Reproduce every entry exactly and leave its pictures out.
========================
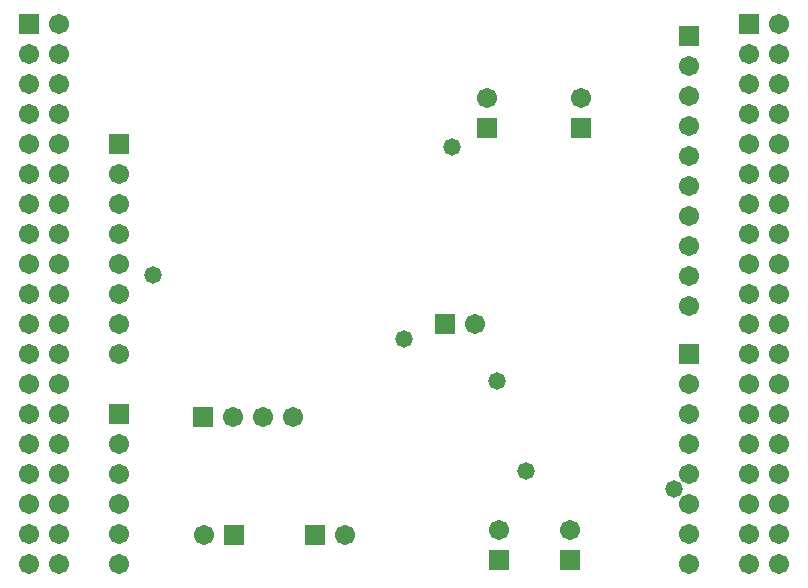
<source format=gbs>
G04*
G04 #@! TF.GenerationSoftware,Altium Limited,Altium Designer,18.1.6 (161)*
G04*
G04 Layer_Color=16711935*
%FSLAX25Y25*%
%MOIN*%
G70*
G01*
G75*
%ADD22R,0.06706X0.06706*%
%ADD23C,0.06706*%
%ADD24R,0.06706X0.06706*%
%ADD25C,0.05800*%
D22*
X151417Y91969D02*
D03*
X70551Y61024D02*
D03*
X80866Y21654D02*
D03*
X108110D02*
D03*
D23*
X161417Y91969D02*
D03*
X196850Y167244D02*
D03*
X165354Y167323D02*
D03*
X42795Y11969D02*
D03*
Y21969D02*
D03*
Y31969D02*
D03*
Y41969D02*
D03*
Y51969D02*
D03*
X232795Y11969D02*
D03*
Y21969D02*
D03*
Y31969D02*
D03*
Y41969D02*
D03*
Y51969D02*
D03*
Y61969D02*
D03*
Y71969D02*
D03*
Y177953D02*
D03*
Y157953D02*
D03*
Y147953D02*
D03*
Y137953D02*
D03*
Y127953D02*
D03*
Y117953D02*
D03*
Y107953D02*
D03*
Y97953D02*
D03*
Y167953D02*
D03*
X169291Y23319D02*
D03*
X192913D02*
D03*
X22795Y11969D02*
D03*
X12795D02*
D03*
X22795Y21969D02*
D03*
X12795D02*
D03*
X22795Y31969D02*
D03*
X12795D02*
D03*
X22795Y41969D02*
D03*
X12795D02*
D03*
X22795Y51969D02*
D03*
X12795D02*
D03*
X22795Y61969D02*
D03*
X12795D02*
D03*
X22795Y71969D02*
D03*
X12795D02*
D03*
X22795Y81969D02*
D03*
X12795D02*
D03*
X22795Y91969D02*
D03*
X12795D02*
D03*
X22795Y101969D02*
D03*
X12795D02*
D03*
X22795Y111969D02*
D03*
X12795D02*
D03*
X22795Y121969D02*
D03*
X12795D02*
D03*
X22795Y131969D02*
D03*
X12795D02*
D03*
X22795Y141969D02*
D03*
X12795D02*
D03*
X22795Y151969D02*
D03*
X12795D02*
D03*
X22795Y161969D02*
D03*
X12795D02*
D03*
X22795Y171969D02*
D03*
X12795D02*
D03*
X22795Y181969D02*
D03*
X12795D02*
D03*
X22795Y191969D02*
D03*
X42795Y141969D02*
D03*
Y131969D02*
D03*
Y121969D02*
D03*
Y111969D02*
D03*
Y101969D02*
D03*
Y91969D02*
D03*
Y81969D02*
D03*
X262795Y11969D02*
D03*
X252795D02*
D03*
X262795Y21969D02*
D03*
X252795D02*
D03*
X262795Y31969D02*
D03*
X252795D02*
D03*
X262795Y41969D02*
D03*
X252795D02*
D03*
X262795Y51969D02*
D03*
X252795D02*
D03*
X262795Y61969D02*
D03*
X252795D02*
D03*
X262795Y71969D02*
D03*
X252795D02*
D03*
X262795Y81969D02*
D03*
X252795D02*
D03*
X262795Y91969D02*
D03*
X252795D02*
D03*
X262795Y101969D02*
D03*
X252795D02*
D03*
X262795Y111969D02*
D03*
X252795D02*
D03*
X262795Y121969D02*
D03*
X252795D02*
D03*
X262795Y131969D02*
D03*
X252795D02*
D03*
X262795Y141969D02*
D03*
X252795D02*
D03*
X262795Y151969D02*
D03*
X252795D02*
D03*
X262795Y161969D02*
D03*
X252795D02*
D03*
X262795Y171969D02*
D03*
X252795D02*
D03*
X262795Y181969D02*
D03*
X252795D02*
D03*
X262795Y191969D02*
D03*
X100551Y61024D02*
D03*
X90551D02*
D03*
X80551D02*
D03*
X70866Y21654D02*
D03*
X118110D02*
D03*
D24*
X196850Y157244D02*
D03*
X165354Y157323D02*
D03*
X42795Y61969D02*
D03*
X232795Y81969D02*
D03*
Y187953D02*
D03*
X169291Y13319D02*
D03*
X192913D02*
D03*
X12795Y191969D02*
D03*
X42795Y151969D02*
D03*
X252795Y191969D02*
D03*
D25*
X137795Y87016D02*
D03*
X153543Y150900D02*
D03*
X168760Y72835D02*
D03*
X54000Y108300D02*
D03*
X178400Y42800D02*
D03*
X227800Y37000D02*
D03*
M02*

</source>
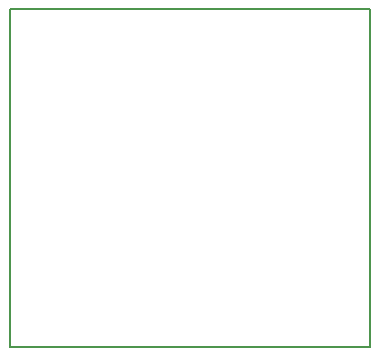
<source format=gm1>
G04 #@! TF.FileFunction,Profile,NP*
%FSLAX46Y46*%
G04 Gerber Fmt 4.6, Leading zero omitted, Abs format (unit mm)*
G04 Created by KiCad (PCBNEW 4.0.2+e4-6225~38~ubuntu16.04.1-stable) date Sat 16 Jul 2016 01:47:43 AM PDT*
%MOMM*%
G01*
G04 APERTURE LIST*
%ADD10C,0.150000*%
G04 APERTURE END LIST*
D10*
X137160000Y-80645000D02*
X137160000Y-76200000D01*
X106680000Y-80645000D02*
X137160000Y-80645000D01*
X106680000Y-76200000D02*
X106680000Y-80645000D01*
X137160000Y-52070000D02*
X106680000Y-52070000D01*
X137160000Y-76200000D02*
X137160000Y-52070000D01*
X106680000Y-52070000D02*
X106680000Y-76200000D01*
M02*

</source>
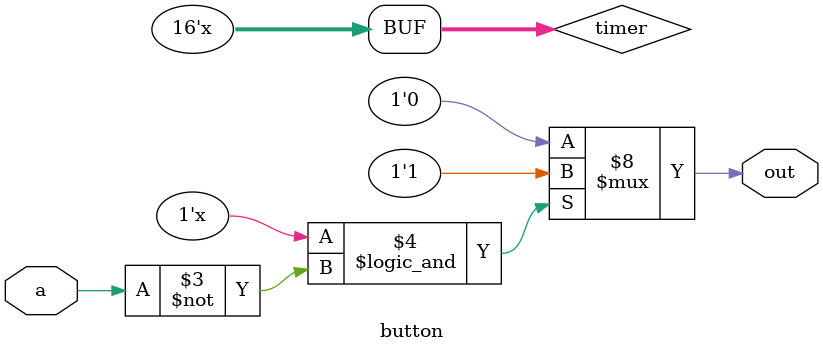
<source format=v>
module button(
    a, out
);
    input a;
    output reg out;
    reg [15:0] timer;

    initial begin
        timer <= 15'b0;
    end

    always @(!a) begin
        if(timer == 16'b1_1111_1111 && a == 1'b0) begin
            timer <= 16'b0;
            out <= 1'b1;
        end
        else
            out <= 1'b0;
            timer <= timer + 16'b1;
    end

endmodule
</source>
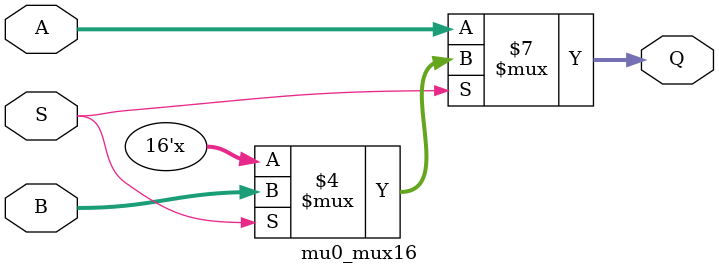
<source format=v>

`timescale 1ns/100ps

// for simulation purposes, do not delete
`default_nettype none

// module definition

module mu0_mux16(input  wire  [15:0] A, 
	             input  wire  [15:0] B, 
			     input  wire         S, 
			     output reg  [15:0]  Q);


// Combinatorial logic for 2to1 multiplexor
// S is select, A channel0, B channel1


always @(A, B, S)
   begin
    if (S == 0)
        Q <= A;
    else if (S == 1)
        Q <= B;
   end
    

endmodule 

// for simulation purposes, do not delete
`default_nettype wire

</source>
========================
▸ RESPONSE:
<source format=gbs>
G04*
G04 #@! TF.GenerationSoftware,Altium Limited,Altium Designer,18.1.6 (161)*
G04*
G04 Layer_Color=16711935*
%FSLAX25Y25*%
%MOIN*%
G70*
G01*
G75*
%ADD22R,0.06706X0.06706*%
%ADD23C,0.06706*%
%ADD24R,0.06706X0.06706*%
%ADD25C,0.05800*%
D22*
X151417Y91969D02*
D03*
X70551Y61024D02*
D03*
X80866Y21654D02*
D03*
X108110D02*
D03*
D23*
X161417Y91969D02*
D03*
X196850Y167244D02*
D03*
X165354Y167323D02*
D03*
X42795Y11969D02*
D03*
Y21969D02*
D03*
Y31969D02*
D03*
Y41969D02*
D03*
Y51969D02*
D03*
X232795Y11969D02*
D03*
Y21969D02*
D03*
Y31969D02*
D03*
Y41969D02*
D03*
Y51969D02*
D03*
Y61969D02*
D03*
Y71969D02*
D03*
Y177953D02*
D03*
Y157953D02*
D03*
Y147953D02*
D03*
Y137953D02*
D03*
Y127953D02*
D03*
Y117953D02*
D03*
Y107953D02*
D03*
Y97953D02*
D03*
Y167953D02*
D03*
X169291Y23319D02*
D03*
X192913D02*
D03*
X22795Y11969D02*
D03*
X12795D02*
D03*
X22795Y21969D02*
D03*
X12795D02*
D03*
X22795Y31969D02*
D03*
X12795D02*
D03*
X22795Y41969D02*
D03*
X12795D02*
D03*
X22795Y51969D02*
D03*
X12795D02*
D03*
X22795Y61969D02*
D03*
X12795D02*
D03*
X22795Y71969D02*
D03*
X12795D02*
D03*
X22795Y81969D02*
D03*
X12795D02*
D03*
X22795Y91969D02*
D03*
X12795D02*
D03*
X22795Y101969D02*
D03*
X12795D02*
D03*
X22795Y111969D02*
D03*
X12795D02*
D03*
X22795Y121969D02*
D03*
X12795D02*
D03*
X22795Y131969D02*
D03*
X12795D02*
D03*
X22795Y141969D02*
D03*
X12795D02*
D03*
X22795Y151969D02*
D03*
X12795D02*
D03*
X22795Y161969D02*
D03*
X12795D02*
D03*
X22795Y171969D02*
D03*
X12795D02*
D03*
X22795Y181969D02*
D03*
X12795D02*
D03*
X22795Y191969D02*
D03*
X42795Y141969D02*
D03*
Y131969D02*
D03*
Y121969D02*
D03*
Y111969D02*
D03*
Y101969D02*
D03*
Y91969D02*
D03*
Y81969D02*
D03*
X262795Y11969D02*
D03*
X252795D02*
D03*
X262795Y21969D02*
D03*
X252795D02*
D03*
X262795Y31969D02*
D03*
X252795D02*
D03*
X262795Y41969D02*
D03*
X252795D02*
D03*
X262795Y51969D02*
D03*
X252795D02*
D03*
X262795Y61969D02*
D03*
X252795D02*
D03*
X262795Y71969D02*
D03*
X252795D02*
D03*
X262795Y81969D02*
D03*
X252795D02*
D03*
X262795Y91969D02*
D03*
X252795D02*
D03*
X262795Y101969D02*
D03*
X252795D02*
D03*
X262795Y111969D02*
D03*
X252795D02*
D03*
X262795Y121969D02*
D03*
X252795D02*
D03*
X262795Y131969D02*
D03*
X252795D02*
D03*
X262795Y141969D02*
D03*
X252795D02*
D03*
X262795Y151969D02*
D03*
X252795D02*
D03*
X262795Y161969D02*
D03*
X252795D02*
D03*
X262795Y171969D02*
D03*
X252795D02*
D03*
X262795Y181969D02*
D03*
X252795D02*
D03*
X262795Y191969D02*
D03*
X100551Y61024D02*
D03*
X90551D02*
D03*
X80551D02*
D03*
X70866Y21654D02*
D03*
X118110D02*
D03*
D24*
X196850Y157244D02*
D03*
X165354Y157323D02*
D03*
X42795Y61969D02*
D03*
X232795Y81969D02*
D03*
Y187953D02*
D03*
X169291Y13319D02*
D03*
X192913D02*
D03*
X12795Y191969D02*
D03*
X42795Y151969D02*
D03*
X252795Y191969D02*
D03*
D25*
X137795Y87016D02*
D03*
X153543Y150900D02*
D03*
X168760Y72835D02*
D03*
X54000Y108300D02*
D03*
X178400Y42800D02*
D03*
X227800Y37000D02*
D03*
M02*

</source>
<source format=gm1>
G04 #@! TF.FileFunction,Profile,NP*
%FSLAX46Y46*%
G04 Gerber Fmt 4.6, Leading zero omitted, Abs format (unit mm)*
G04 Created by KiCad (PCBNEW 4.0.2+e4-6225~38~ubuntu16.04.1-stable) date Sat 16 Jul 2016 01:47:43 AM PDT*
%MOMM*%
G01*
G04 APERTURE LIST*
%ADD10C,0.150000*%
G04 APERTURE END LIST*
D10*
X137160000Y-80645000D02*
X137160000Y-76200000D01*
X106680000Y-80645000D02*
X137160000Y-80645000D01*
X106680000Y-76200000D02*
X106680000Y-80645000D01*
X137160000Y-52070000D02*
X106680000Y-52070000D01*
X137160000Y-76200000D02*
X137160000Y-52070000D01*
X106680000Y-52070000D02*
X106680000Y-76200000D01*
M02*

</source>
<source format=v>
module button(
    a, out
);
    input a;
    output reg out;
    reg [15:0] timer;

    initial begin
        timer <= 15'b0;
    end

    always @(!a) begin
        if(timer == 16'b1_1111_1111 && a == 1'b0) begin
            timer <= 16'b0;
            out <= 1'b1;
        end
        else
            out <= 1'b0;
            timer <= timer + 16'b1;
    end

endmodule
</source>
<source format=v>

`timescale 1ns/100ps

// for simulation purposes, do not delete
`default_nettype none

// module definition

module mu0_mux16(input  wire  [15:0] A, 
	             input  wire  [15:0] B, 
			     input  wire         S, 
			     output reg  [15:0]  Q);


// Combinatorial logic for 2to1 multiplexor
// S is select, A channel0, B channel1


always @(A, B, S)
   begin
    if (S == 0)
        Q <= A;
    else if (S == 1)
        Q <= B;
   end
    

endmodule 

// for simulation purposes, do not delete
`default_nettype wire

</source>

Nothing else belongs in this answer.